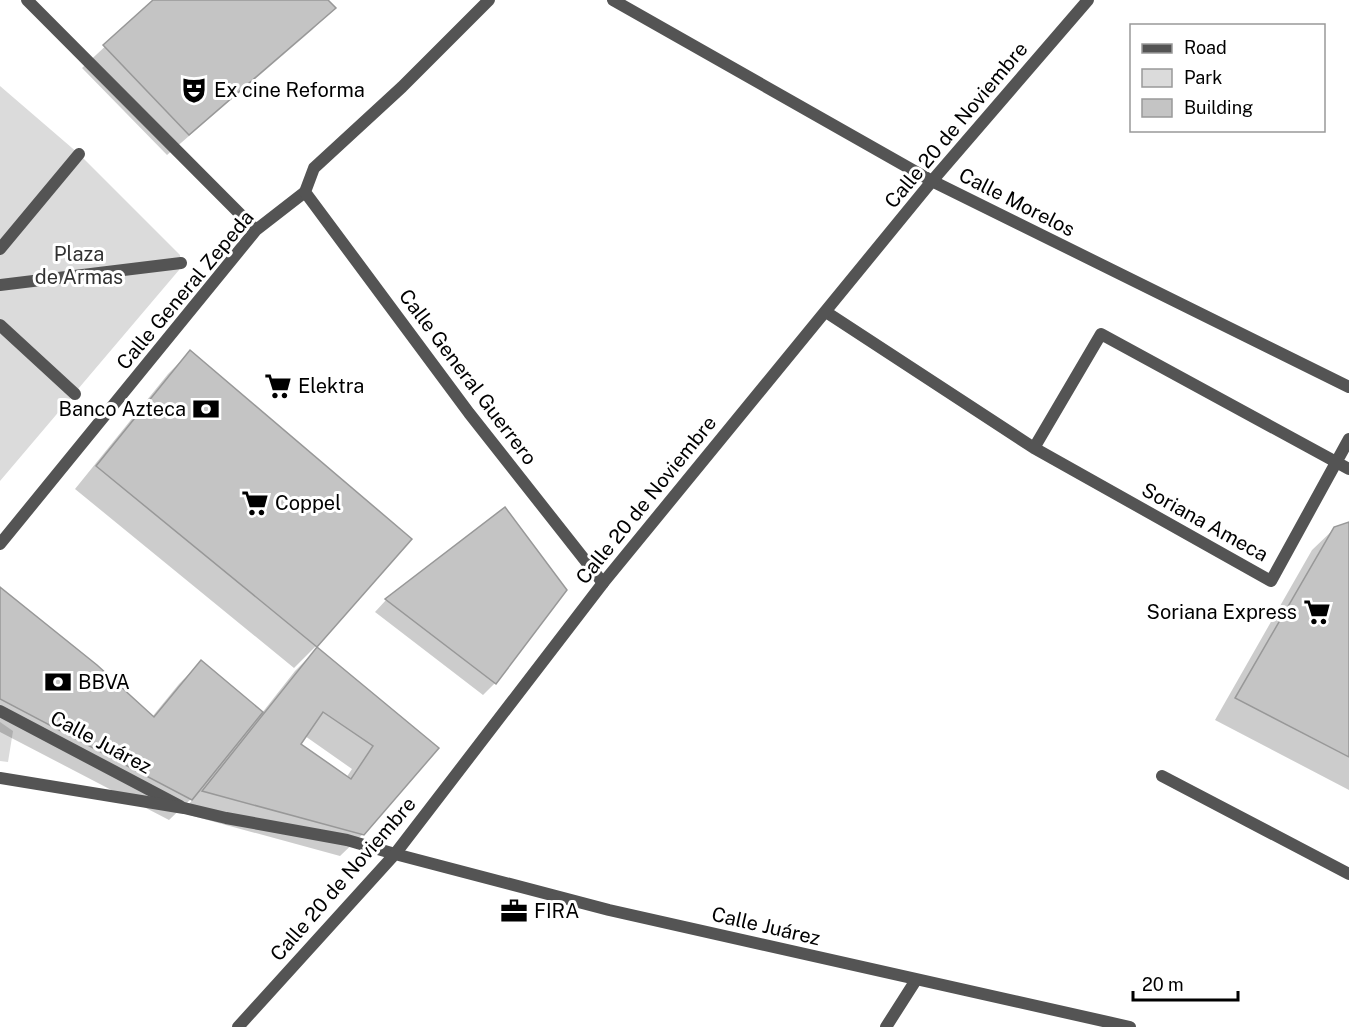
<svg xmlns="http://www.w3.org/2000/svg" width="1349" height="1027" font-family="'Public Sans',sans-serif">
  <rect width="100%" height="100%" fill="#fff"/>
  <path fill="#dbdbdb" d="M0 86 79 154 180 255 181 263 179 270 0 481Z
    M0 722 13 731 8 762 0 761Z"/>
  <path fill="#0003" fill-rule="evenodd" d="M155 0H326L333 8 312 30 167 155 82 68Z
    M190 352 410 539 316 646 294 668 75 489 168 374Z
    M505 509 495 683 483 695 375 612 386 600Z
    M1349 524V790L1215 720 1312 550 1335 528Z
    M0 589 152 717 179 684 201 662 262 713 295 671 317 649 437 748 363 834 340 856 182 813 193 799 192 798 169 820 0 732ZM305 736 352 769 346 778 299 745Z"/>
  <path fill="#c4c4c4" stroke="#989898" stroke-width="1.5" fill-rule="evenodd" d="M153 0H328L336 8 189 135 103 45Z
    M190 350 412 539 317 647 96 466Z
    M505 507 567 590 496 684 385 599Z
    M1349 522V757L1235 698 1334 527Z
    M0 587 97 665 154 717 201 660 263 712 192 800 0 699Z
    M317 647 439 748 364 835 202 791ZM323 712 373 746 351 779 301 744Z"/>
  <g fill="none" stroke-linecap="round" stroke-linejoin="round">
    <path stroke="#545454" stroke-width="12" d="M826 312 1034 448 1271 581 1349 439
      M1034 448 1101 334 1349 469
      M1162 776 1349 874
      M886 1027 916 980"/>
    <path stroke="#545454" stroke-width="12" d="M27 0 256 230
      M0 249 79 154
      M0 285 181 263
      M0 325 75 394
      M0 544 256 230 305 192
      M0 711 180 806"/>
    <path stroke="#545454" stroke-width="12" d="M489 0 402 87 314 168 305 192 469 413 603 583
      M613 0 932 181 1349 387
      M0 778 184 808 226 818 347 840 395 854"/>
    <path stroke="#545454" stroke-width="12" d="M395 854 609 910 1130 1027
      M238 1027 395 854 603 583 932 181 1088 0"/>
  </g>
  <defs>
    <symbol id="theatre-bare" viewBox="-9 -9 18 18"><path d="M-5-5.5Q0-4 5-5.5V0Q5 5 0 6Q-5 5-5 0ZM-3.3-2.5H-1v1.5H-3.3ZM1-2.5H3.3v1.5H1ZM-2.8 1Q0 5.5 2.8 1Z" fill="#000" stroke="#fff" stroke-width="2.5" paint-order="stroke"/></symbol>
    <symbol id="supermarket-bare" viewBox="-9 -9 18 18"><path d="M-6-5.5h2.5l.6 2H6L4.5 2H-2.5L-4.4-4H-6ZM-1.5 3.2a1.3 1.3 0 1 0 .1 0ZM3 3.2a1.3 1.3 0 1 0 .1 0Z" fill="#000" stroke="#fff" stroke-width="2.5" paint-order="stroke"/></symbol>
    <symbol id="bank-bare" viewBox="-9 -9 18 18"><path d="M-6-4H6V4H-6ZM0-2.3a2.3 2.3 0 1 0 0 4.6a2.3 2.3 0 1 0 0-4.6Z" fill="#000" stroke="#fff" stroke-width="2.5" paint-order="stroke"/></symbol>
    <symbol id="office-bare" viewBox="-9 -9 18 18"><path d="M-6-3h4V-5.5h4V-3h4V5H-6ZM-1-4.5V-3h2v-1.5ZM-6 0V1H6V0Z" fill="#000" stroke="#fff" stroke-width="2.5" paint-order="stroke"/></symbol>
  </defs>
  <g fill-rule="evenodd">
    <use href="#theatre-bare" x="175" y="71" width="38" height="38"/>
    <use href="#supermarket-bare" x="259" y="367" width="38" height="38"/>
    <use href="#bank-bare" x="187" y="390" width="38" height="38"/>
    <use href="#supermarket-bare" x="236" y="484" width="38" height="38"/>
    <use href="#supermarket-bare" x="1298" y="593" width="38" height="38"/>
    <use href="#bank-bare" x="39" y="663" width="38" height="38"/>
    <use href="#office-bare" x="495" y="892" width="38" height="38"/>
  </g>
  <g text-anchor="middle" stroke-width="6" stroke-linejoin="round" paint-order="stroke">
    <g font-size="20" fill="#000" stroke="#fff" text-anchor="start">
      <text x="214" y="97">Ex cine Reforma</text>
      <text x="298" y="393">Elektra</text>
      <text x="186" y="416" text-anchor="end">Banco Azteca</text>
      <text x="275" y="510">Coppel</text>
      <text x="1297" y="619" text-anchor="end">Soriana Express</text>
      <text x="78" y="689">BBVA</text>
      <text x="534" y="918">FIRA</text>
    </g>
    <g font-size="20" fill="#000" stroke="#fff">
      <text transform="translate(956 125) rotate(-50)" y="7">Calle 20 de Noviembre</text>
      <text transform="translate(1017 202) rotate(27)" y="7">Calle Morelos</text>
      <text transform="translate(185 290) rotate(-50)" y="7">Calle General Zepeda</text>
      <text transform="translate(468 377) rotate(53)" y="7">Calle General Guerrero</text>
      <text transform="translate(646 500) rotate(-51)" y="7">Calle 20 de Noviembre</text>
      <text transform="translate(1205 522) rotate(29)" y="7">Soriana Ameca</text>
      <text transform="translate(101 742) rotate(28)" y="7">Calle Juárez</text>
      <text transform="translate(343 879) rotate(-49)" y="7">Calle 20 de Noviembre</text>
      <text transform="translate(766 926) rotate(13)" y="7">Calle Juárez</text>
    </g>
    <g font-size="20" fill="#323232" stroke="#fff">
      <text x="79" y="261">Plaza<tspan x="79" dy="23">de Armas</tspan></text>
    </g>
  </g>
  <rect x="1130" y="24" width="195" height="108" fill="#ffffff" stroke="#999999" stroke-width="1.5"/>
  <rect x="1142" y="44" width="30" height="9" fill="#545454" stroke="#999999" stroke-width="1.5"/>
  <text x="1184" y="54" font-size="18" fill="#000000">Road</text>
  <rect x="1142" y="69" width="30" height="18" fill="#dbdbdb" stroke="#999999" stroke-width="1.5"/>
  <text x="1184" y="84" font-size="18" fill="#000000">Park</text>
  <rect x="1142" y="99" width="30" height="18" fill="#c4c4c4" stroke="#999999" stroke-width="1.5"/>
  <text x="1184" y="114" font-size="18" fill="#000000">Building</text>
  <path d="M1133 991v9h105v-9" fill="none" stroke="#000000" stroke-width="3"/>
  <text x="1142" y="991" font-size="18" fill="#000000" stroke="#ffffff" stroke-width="4.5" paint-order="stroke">20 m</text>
</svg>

□ □ □ □ □

Action item:
Look for the word "round" in the listing above, and copy every line where you find it.

Exercise answer:
  <g fill="none" stroke-linecap="round" stroke-linejoin="round">
  <g text-anchor="middle" stroke-width="6" stroke-linejoin="round" paint-order="stroke">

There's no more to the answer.